Some Therbligs. To turn on faucet water, you release a latch/use a faucet. You search for a rag and grasp it. You use the water or rest, waiting for the water to get hot. You may also search and grasp for soap that you will use with the rag and water. Mixing the rag, water, and soap is assembly. Then you transport the load to the counter. Finally you use the rag on the countertops. Upon completion you disassemble the water, rag, and soap by releasing the latch/use the faucet and rinse the rag. Finally you may throw the rag in the laundry, releasing empty.

To make this process more efficient, we look at all the Therbligs. Here are some opportunities for optimization and elimination.

  • Ensure rags/towels are visible and easily accessible. We keep ours in an open bin on the counter.
  • Do something useful while the faucet water is heating up. Fill up nearby empty water bottles to increase your Water Per Second, pick up items that might be covering the countertops, load/empty the dishwasher, etc..
  • Ensure soaps are visible and easily accessible. We keep ours on the counter.
  • Don’t spend too much time mixing the water, rag, and soap, it doesnt matter much. Ensuring a perfectly lathered rag is Over Processing waste. A quick mix is good enough.
  • Upon completion, rinse the rag, but only as much as needed to get large debris off. If you are putting it in the laundry, no reason to ensure all soap and dirty water is gone.

AI suggestions

Clear surfaces ahead of time, to prevent setting down towels/rags/sponges to get to necessary surfaces. I might disagree, you could multitask lifting surfaces and wiping.

Potentially using a bucket/spray bottle to prevent trips back to the sink. This personally wouldn’t work for most of my messes.

Use a spray bottle.

Use microfiber

Challenge yourself to get under a time

Alternative Ideas

Trade favors with roommates, have them clean the counters in exchange for you doing something else. For instance, you could bulk cook food and trade that. Bulk cooking benefits from reducing the number of set up and tear down actions, win win win.

Hire someone.

Use a disposable cleaning wipe. This eliminates a few steps such as turning on water, waiting for water to warm up, and doing laundry. This would be dependent on how dirty the counter was, if you are cost conscious, and if you are an environmentalist.

Use a vacuum cleaner.

Attach a handle onto a rag/use a kitchen mop, this will let you push further without taking steps.

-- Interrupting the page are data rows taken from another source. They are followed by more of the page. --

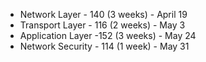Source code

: - Network Layer - 140 (3 weeks) - April 19
- Transport Layer - 116 (2 weeks) - May 3
- Application Layer -152 (3 weeks) - May 24
- Network Security - 114 (1 week) - May 31
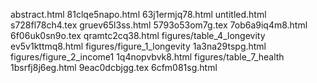 abstract.html
81clqe5napo.html
63j1ermjq78.html
untitled.html
s728fl78ch4.tex
gruev65l3ss.html
5793o53om7g.tex
7ob6a9iq4m8.html
6f06uk0sn9o.tex
qramtc2cq38.html
figures/table_4_longevity
ev5v1kttmq8.html
figures/figure_1_longevity
1a3na29tspg.html
figures/figure_2_income1
1q4nopvbvk8.html
figures/table_7_health
1bsrfj8j6eg.html
9eac0dcbjgg.tex
6cfm081sg.html
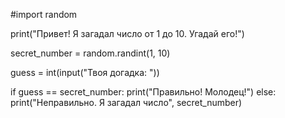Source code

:#import random

print("Привет! Я загадал число от 1 до 10. Угадай его!")

secret_number = random.randint(1, 10)

guess = int(input("Твоя догадка: "))

if guess == secret_number:
    print("Правильно! Молодец!")
else:
    print("Неправильно. Я загадал число", secret_number)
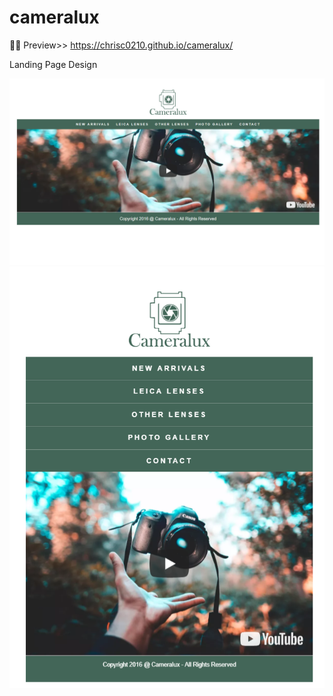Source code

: # cameralux
👶🏻 Preview>> https://chrisc0210.github.io/cameralux/

Landing Page Design

<a href="#">
<img src="https://raw.githubusercontent.com/ChrisC0210/cameralux/master/cameralux_rwd2.png">
</a>
<a href="#">
<img src="https://raw.githubusercontent.com/ChrisC0210/cameralux/master/cameralux_rwd1.png">
</a>
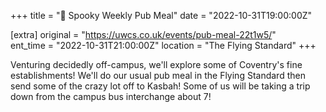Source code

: +++
title = "👻 Spooky Weekly Pub Meal"
date = "2022-10-31T19:00:00Z"

[extra]
original = "https://uwcs.co.uk/events/pub-meal-22t1w5/"    
ent_time = "2022-10-31T21:00:00Z"
location = "The Flying Standard"
+++

Venturing decidedly off-campus, we'll explore some of Coventry's fine establishments\! We'll do our usual pub meal in the Flying Standard then send some of the crazy lot off to Kasbah\! Some of us will be taking a trip down from the campus bus interchange about 7\!

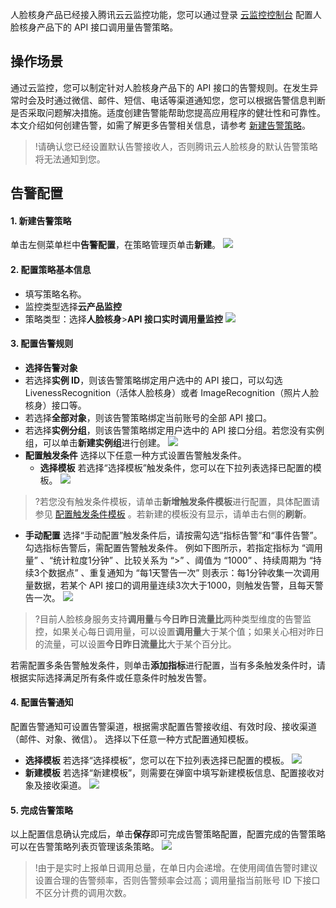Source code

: 人脸核身产品已经接入腾讯云云监控功能，您可以通过登录 [云监控控制台](https://console.cloud.tencent.com/monitor) 配置人脸核身产品下的 API 接口调用量告警策略。

## 操作场景

通过云监控，您可以制定针对人脸核身产品下的 API 接口的告警规则。在发生异常时会及时通过微信、邮件、短信、电话等渠道通知您，您可以根据告警信息判断是否采取问题解决措施。适度创建告警能帮助您提高应用程序的健壮性和可靠性。本文介绍如何创建告警，如需了解更多告警相关信息，请参考 [新建告警策略](https://cloud.tencent.com/document/product/248/50398)。

>!请确认您已经设置默认告警接收人，否则腾讯云人脸核身的默认告警策略将无法通知到您。

## 告警配置
#### 1. 新建告警策略
单击左侧菜单栏中**告警配置**，在策略管理页单击**新建**。
![](https://qcloudimg.tencent-cloud.cn/raw/b9f99459c755b36cf8ab18335d1b3275.png)

#### 2. 配置策略基本信息
- 填写策略名称。
 - 监控类型选择**云产品监控**
 - 策略类型：选择**人脸核身**>**API 接口实时调用量监控**
![](https://qcloudimg.tencent-cloud.cn/raw/4bb533d04ef59ce2385bbf9030c8117e.png)

#### 3. 配置告警规则
- **选择告警对象**
 - 若选择**实例 ID**，则该告警策略绑定用户选中的 API 接口，可以勾选 LivenessRecognition（活体人脸核身）或者 ImageRecognition（照片人脸核身）接口等。
 - 若选择**全部对象**，则该告警策略绑定当前账号的全部 API 接口。
 - 若选择**实例分组**，则该告警策略绑定用户选中的 API 接口分组。若您没有实例组，可以单击**新建实例组**进行创建。
![](https://main.qcloudimg.com/raw/6b33961b57c27c5fa56c4fdfd6e5e641.png)
- **配置触发条件**
选择以下任意一种方式设置告警触发条件。
  - **选择模板**
若选择“选择模板”触发条件，您可以在下拉列表选择已配置的模板。
![](https://main.qcloudimg.com/raw/968451b7ae8d2a3a7260d848d558fe5b.png)
>?若您没有触发条件模板，请单击**新增触发条件模板**进行配置，具体配置请参见 [配置触发条件模板](https://cloud.tencent.com/document/product/248/18474) 。若新建的模板没有显示，请单击右侧的**刷新**。
>
  - **手动配置**
选择“手动配置”触发条件后，请按需勾选“指标告警”和“事件告警”。
勾选指标告警后，需配置告警触发条件。
例如下图所示，若指定指标为 “调用量” 、“统计粒度1分钟” 、比较关系为 “>” 、阈值为 “1000” 、持续周期为 “持续3个数据点” 、重复通知为 “每1天警告一次” 则表示：每1分钟收集一次调用量数据，若某个 API 接口的调用量连续3次大于1000，则触发告警，且每天警告一次。
![](https://main.qcloudimg.com/raw/37036d7da94432cd9548f76db79f4693.png)
>?目前人脸核身服务支持**调用量**与**今日昨日流量比**两种类型维度的告警监控，如果关心每日调用量，可以设置**调用量**大于某个值；如果关心相对昨日的流量，可以设置**今日昨日流量比**大于某个百分比。

若需配置多条告警触发条件，则单击**添加指标**进行配置，当有多条触发条件时，请根据实际选择满足所有条件或任意条件时触发告警。

#### 4. 配置告警通知
配置告警通知可设置告警渠道，根据需求配置告警接收组、有效时段、接收渠道（邮件、对象、微信）。
选择以下任意一种方式配置通知模板。
- **选择模板**
若选择“选择模板”，您可以在下拉列表选择已配置的模板。
![](https://main.qcloudimg.com/raw/8a92c3c0408c918acaad0a04e740d91f.png)
- **新建模板**
若选择“新建模板”，则需要在弹窗中填写新建模板信息、配置接收对象及接收渠道。
![](https://qcloudimg.tencent-cloud.cn/raw/98a96b2fb93feadf1bcc5f41771bf270.png)

#### 5. 完成告警策略
以上配置信息确认完成后，单击**保存**即可完成告警策略配置，配置完成的告警策略可以在告警策略列表页管理该条策略。
![](https://main.qcloudimg.com/raw/95193d12bfae48c7189566ed0cc8e332.png)

>!由于是实时上报单日调用总量，在单日内会递增。在使用阈值告警时建议设置合理的告警频率，否则告警频率会过高；调用量指当前账号 ID 下接口不区分计费的调用次数。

You could use a towel to push everything on the floor and have a robot vacuum cleaner clean the mess.

Conclusions

This was a first step into Efficient Cleaning. While this wiping counters/tables task might only take a minute or two, the ideas about quality, motion waste/Therbligs, optimal equipment, and optimal pathing might help influence other cleaning activities to help you save time.